Daring to feel hopeful
In many ways, the life and near death of Alex Stewart is what this campaign is all about. A gifted computer science student, he had been accepted into a highly competitive program at Waterloo University and was just getting ready to make his own way in the world when mental illness took over his young life.
"It’s all very jumbled,” says Alex, 24, about his memory of that time. “I have memories of saying things to people in high school and people reacting strangely, saying ‘that didn’t happen’. I remember locking myself in my room for about a year after high school. I didn’t have the will to get up and go downstairs for breakfast or dinner. I just couldn’t. Although my family has been incredibly supportive, in the beginning my behavior definitely caused some conflict. Because no one, including myself, understood what was going on. Objectively I guess I was depressed because I was sleeping a lot, but I don’t remember my suffering, which is probably a good thing that I’ve forgotten.”

What you will do ->
a – Answer these questions using the passage about Alex Stewart:
(i) Which university had Alex been accepted into?
(ii) How old is Alex?
(iii) For about how long did Alex lock himself in his room after high school?
b – Pick up the passage about Alex Stewart after its last sentence and keep writing it.
The records that come next were taken from a different source than the passage about Alex Stewart.

[Saved entries]
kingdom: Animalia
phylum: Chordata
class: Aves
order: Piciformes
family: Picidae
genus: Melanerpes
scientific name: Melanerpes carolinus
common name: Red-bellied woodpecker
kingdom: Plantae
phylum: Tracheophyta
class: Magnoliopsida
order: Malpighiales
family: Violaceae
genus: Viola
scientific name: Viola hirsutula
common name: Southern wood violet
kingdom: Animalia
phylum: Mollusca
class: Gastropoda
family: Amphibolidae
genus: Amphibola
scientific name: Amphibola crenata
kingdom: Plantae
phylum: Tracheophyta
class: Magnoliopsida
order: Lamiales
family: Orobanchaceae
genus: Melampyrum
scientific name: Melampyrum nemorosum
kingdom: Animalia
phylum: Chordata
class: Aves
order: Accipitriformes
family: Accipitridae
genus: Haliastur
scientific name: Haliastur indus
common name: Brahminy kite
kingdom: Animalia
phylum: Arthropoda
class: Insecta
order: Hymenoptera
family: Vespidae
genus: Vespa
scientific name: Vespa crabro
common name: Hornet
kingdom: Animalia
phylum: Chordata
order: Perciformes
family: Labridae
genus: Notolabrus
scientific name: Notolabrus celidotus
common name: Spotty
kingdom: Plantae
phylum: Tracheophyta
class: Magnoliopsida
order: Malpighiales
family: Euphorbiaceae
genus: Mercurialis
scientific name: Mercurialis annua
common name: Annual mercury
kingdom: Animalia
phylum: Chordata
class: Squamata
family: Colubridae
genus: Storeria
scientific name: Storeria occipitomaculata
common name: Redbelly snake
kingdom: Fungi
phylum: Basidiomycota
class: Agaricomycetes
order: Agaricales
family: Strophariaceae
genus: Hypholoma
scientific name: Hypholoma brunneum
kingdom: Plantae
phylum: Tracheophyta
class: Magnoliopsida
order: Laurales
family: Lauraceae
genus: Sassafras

Responses in order ->
a –
(i) Waterloo University
(ii) 24
(iii) About a year

b –
“One of the things people don’t understand about having a loved one with a serious mental illness is that when it starts it is incredibly frightening,” says his mother Susan. “We don’t have the knowledge we have of other illnesses. It’s not easily diagnosed, so it can be going on for a long time before you really know what’s going on. I had people tell me that this was normal teenage angst. I just had a bad feeling it was lot more than that.”
She was right. Alex was just a few months away from his first episode of psychosis.
Because of the seriousness of the disease and the time of life it typically emerges–in the late teens or early twenties–untreated first episode psychosis is a grave threat to human health and early intervention can truly be a matter of life and death. Compounding the danger is the hard truth that currently there is no way to detect psychosis before it emerges and no way to predict who may be at risk.